Open disclosure is about building patient and public trust in the health system. For that reason, it is important to make clear today that there is no question that the provisions seek to provide safe haven for incompetence, negligence or other unprofessional health care. Such a scenario would completely undermine what we are trying to achieve in a wider sense in regard to patient safety and changing the culture. Organisations and health professionals continue to have accountability mechanisms within their individual professional regulatory mechanisms, as members will be aware. An open and just culture for patient safety balances the need for an open and honest reporting environment that facilitates a learning environment and quality health care with accountability for both individuals and organisations.
Disclosure and reporting provide opportunities to learn, improve, address errors that have happened and apply the lessons to make the service safer for the next patient. The open disclosure provisions form part of a number of initiatives to improve the management of patient safety incidents, as I have mentioned. HIQA and the Mental Health Commission are at an advanced stage of development of standards on the conduct of reviews of patient safety incidents that expand on the standards for safer, better health care that were approved in 2012 under the 2007 Act. This set of standards, along with the mandatory reporting of serious reportable events - there will be a prescribed list of very significant events in the health information and patient safety Bill - and the provisions intended for open disclosure will provide a comprehensive patient-centred approach to preventing, managing and learning from these incidents.

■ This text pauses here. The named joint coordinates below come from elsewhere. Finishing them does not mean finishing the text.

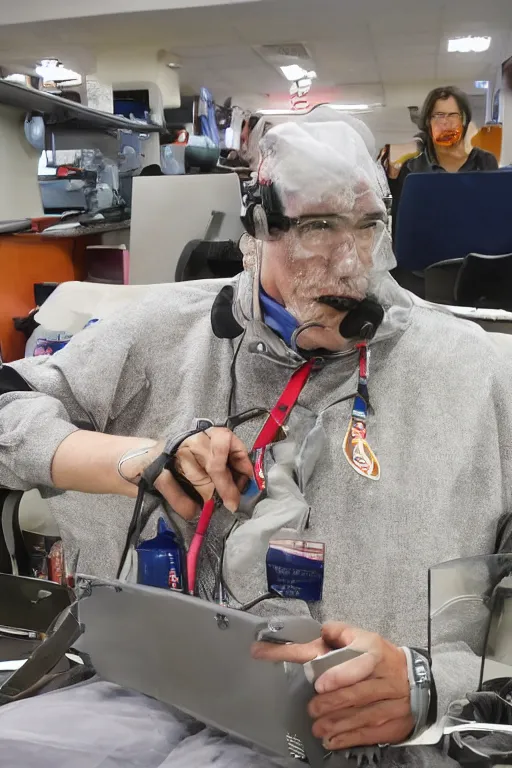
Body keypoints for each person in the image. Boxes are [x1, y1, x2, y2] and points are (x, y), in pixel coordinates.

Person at [0, 114, 511, 768]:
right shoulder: (166, 336)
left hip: (369, 735)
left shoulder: (481, 374)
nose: (349, 261)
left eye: (366, 225)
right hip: (153, 690)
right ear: (258, 227)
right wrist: (135, 461)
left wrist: (436, 683)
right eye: (316, 227)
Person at [391, 85, 499, 239]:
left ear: (463, 120)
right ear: (428, 121)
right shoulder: (412, 169)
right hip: (429, 255)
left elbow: (495, 218)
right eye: (439, 115)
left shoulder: (484, 162)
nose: (446, 123)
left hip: (476, 253)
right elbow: (401, 229)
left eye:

In terms of timelines, the intention is to include the provisions to support open disclosure in the Civil Liability (Amendment) Bill. As members will be aware, the legislation is being progressed by the Department of Justice and Equality and it is expected to be published, as we understand, during this session.
As I have outlined, the provisions for open disclosure form part of a broad and ambitious programme of reforms. We are happy to brief the committee, if they so wish, at any point in the future. I thank the members for their attention. I look forward to hearing questions and will try to address them.